O adolescente não pode marcar a sua pele porque o resultado não é reversível, mas não aceitamos a liberdade de pensamentos nos mesmos porque isso tira a nossa autoridade e poder sobre ele. Por um lado, afirmamos que nos preocupamos com indivíduo ao “protegê-lo” de uma ação impensada, por outro impedimos que o mesmo indivíduo pense por si mesmo. No fundo queremos apenas aparentar que somos boas pessoas para que os demais nos vejam como tal e, por isso, gostem de nós. Afinal de contas, nós dependemos dos outros e eles só fazem o que queremos quando damos o que querem na eterna troca entre pessoas chamada relacionamento.
Por tudo isso, a liberdade de pensamento está em quem resistiu à implementação de ideias e consegue analisá-las em vez de acatá-las. Ainda assim, o ser humano é limitado e não tem capacidade de pensar muito. Temos um pensamento ainda muito limitado e primitivo, mas é este o responsável por desvendar o que existe do que é somente ideias abstratas; por questionar e analisar o que acontece do que as pessoas desejam que aconteça; por buscar o conhecimento em vez de se prender nas ideias absorvidas.
Após sermos tolhidos o máximo que podemos, somos libertados para sermos quem somos ou queremos ser. Se sobrevivermos ao massacre da liberdade de pensamento, ganhamos o troféu que ninguém pode nos tirar: um pensamento livre que possui a nossa força para se defender dos demais. Mas, como viver em liberdade após tantos anos no cárcere? A maioria se acostuma e vive presa por ser o normal que conhecem, apenas quem sobreviveu apesar de tudo à prisão mental pode andar pelas ruas da liberdade. Os demais conseguiram se acostumar tanto com a prisão que critica os livres e afirma que a prisão é a melhor opção, a realidade, o correto e não abandonam.

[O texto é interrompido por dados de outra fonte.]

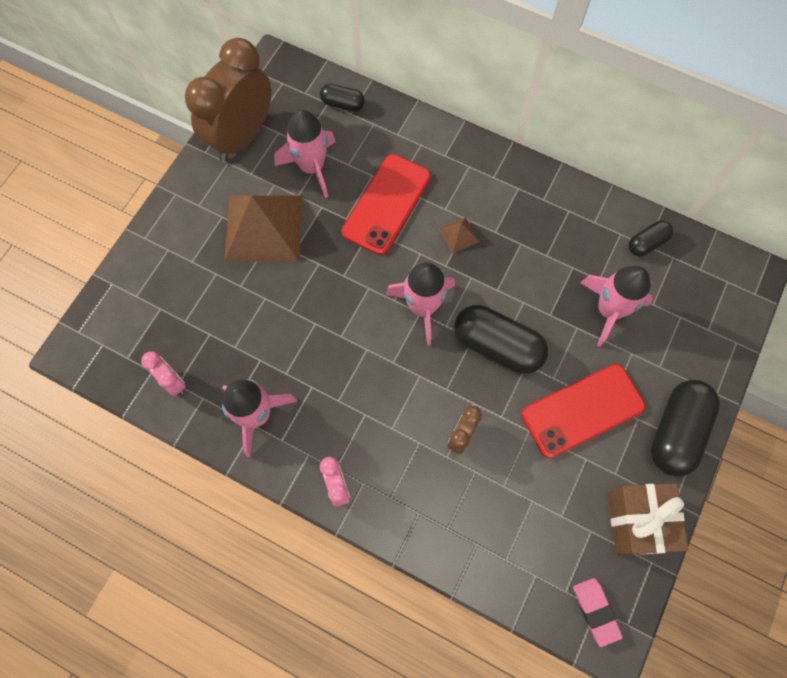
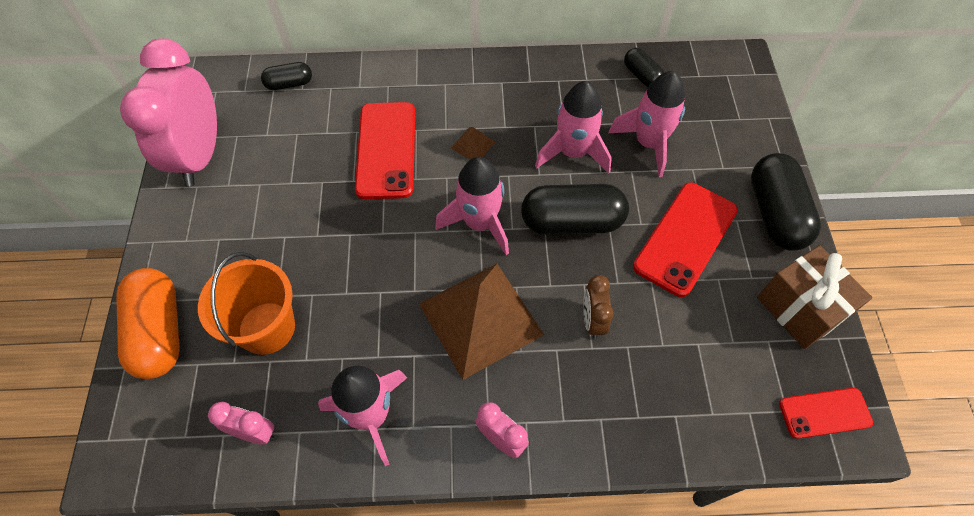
camera: 30 degrees left, 10 degrees down
brown clock [185,38,271,161] -> pink clock [120,38,217,187]
brown pyramid [224,195,302,262] -> brown pyramid moved to [419,264,544,380]
pink rocket [274,110,336,198] -> pink rocket moved to [535,81,612,174]
pink eraser [573,578,623,647] -> red phone [779,388,873,439]
black capsule [629,220,673,256] -> black capsule turned 60 degrees counterclockwise [624,48,664,87]
none -> orange capsule [116,268,180,379]
none -> orange bucket [198,252,295,355]

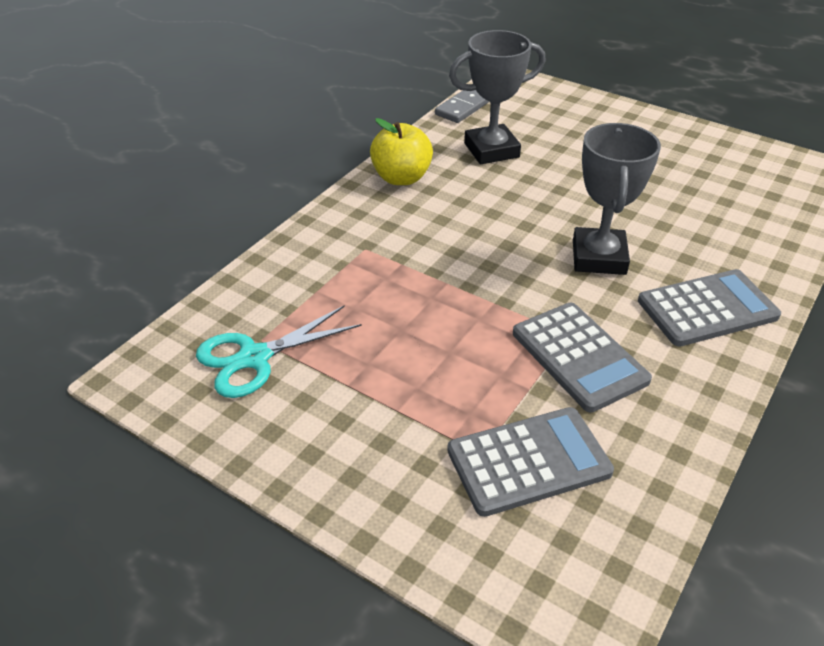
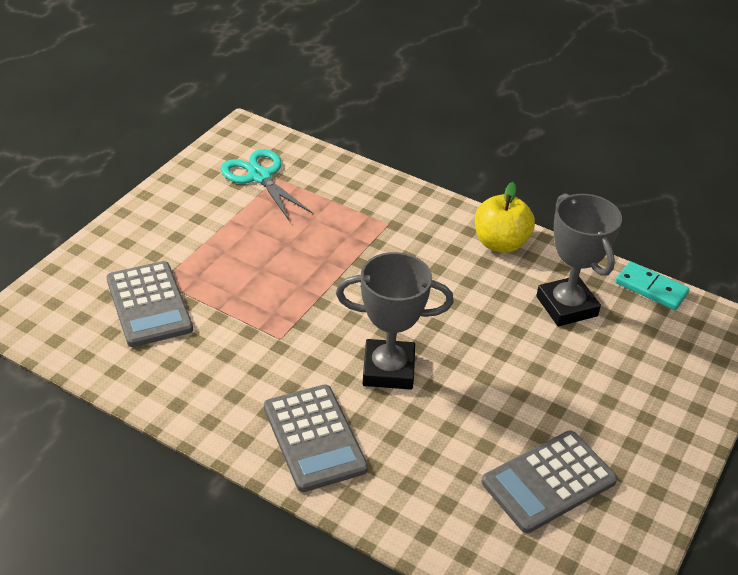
camera: 85 degrees right, 0 degrees up
grey domino [435,90,489,123] -> turquoise domino [615,261,690,310]
grey calculator [513,303,652,413] -> grey calculator moved to [481,431,617,533]

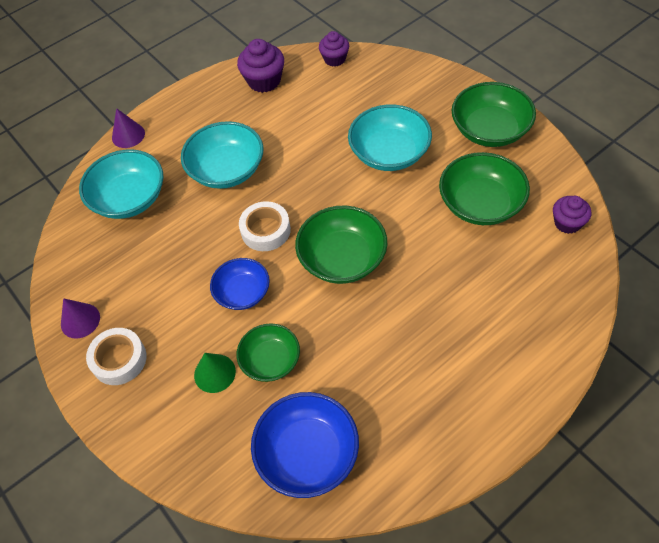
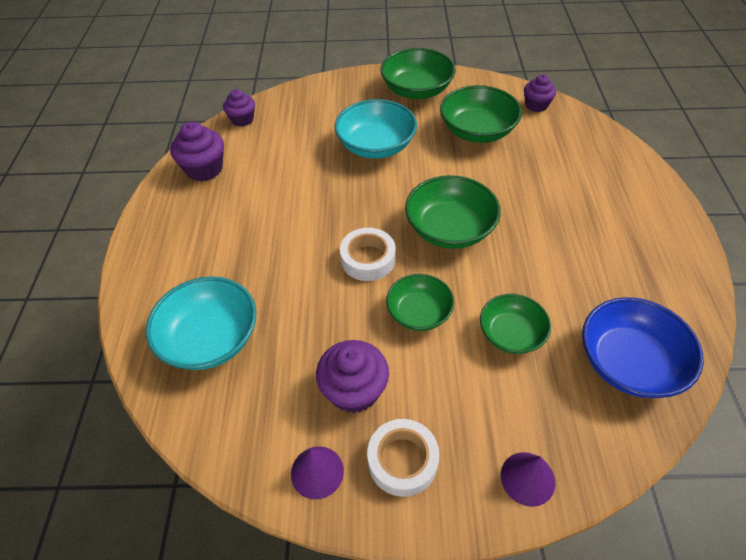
camera: 55 degrees left, 5 degrees down
purple cone [112,108,145,148] -> purple cone moved to [501,452,555,507]
turquoise bowl [181,121,263,189] -> none
green cone [194,353,236,393] -> none
blue bowl [210,258,270,310] -> green bowl [386,274,454,331]
none -> purple cupcake [316,340,389,413]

Escravos mentais dão suas vidas por seus donos de bom grado porque acreditam que servem a algo certo. Os livres percebem que não há o que defender, o que atacar, nem mesmo o certo ou o errado. Existe somente o que existe, sem ideias que brigam com a realidade e andar por entre elas é voar pelas oportunidades aproveitando as possibilidades em vez de criticá-las se deveriam existir.
O estudioso não é quem lê muitos livros, mas quem analisa o seu conteúdo. É o pensador livre que sobreviveu à infância e a adolescência e que finalmente tem a liberdade de pensar como sempre pensou.